Start of Block
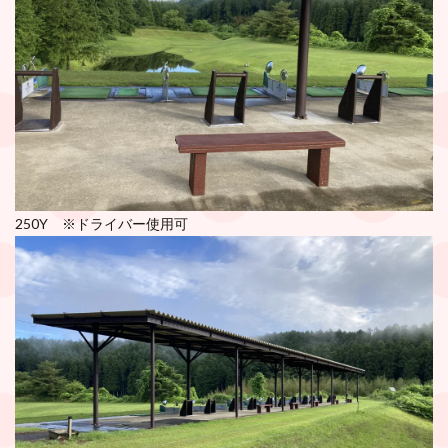
250Y ※ドライバー使用可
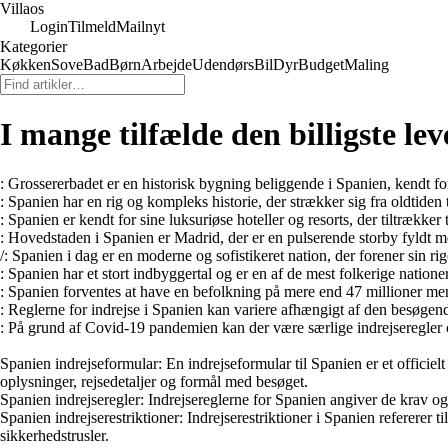
Villaos
Login
Tilmeld
Mailnyt
Kategorier
Køkken
Sove
Bad
Børn
Arbejde
Udendørs
Bil
Dyr
Budget
Maling
I mange tilfælde den billigste l
: Grossererbadet er en historisk bygning beliggende i Spanien, kendt fo
: Spanien har en rig og kompleks historie, der strækker sig fra oldtiden 
: Spanien er kendt for sine luksuriøse hoteller og resorts, der tiltrække
: Hovedstaden i Spanien er Madrid, der er en pulserende storby fyldt med
/
: Spanien i dag er en moderne og sofistikeret nation, der forener sin ri
: Spanien har et stort indbyggertal og er en af de mest folkerige natione
: Spanien forventes at have en befolkning på mere end 47 millioner menn
: Reglerne for indrejse i Spanien kan variere afhængigt af den besøgend
: På grund af Covid-19 pandemien kan der være særlige indrejseregler o
Spanien indrejseformular:
En indrejseformular til Spanien er et officie
oplysninger, rejsedetaljer og formål med besøget.
Spanien indrejseregler:
Indrejsereglerne for Spanien angiver de krav og
Spanien indrejserestriktioner:
Indrejserestriktioner i Spanien refererer 
sikkerhedstrusler.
End of Block
TASK PROMPT:
Copy out all lines from the records where the word "indrejseformular" appears.

EXERCISE SOLUTION:
Spanien indrejseformular:
En indrejseformular til Spanien er et officie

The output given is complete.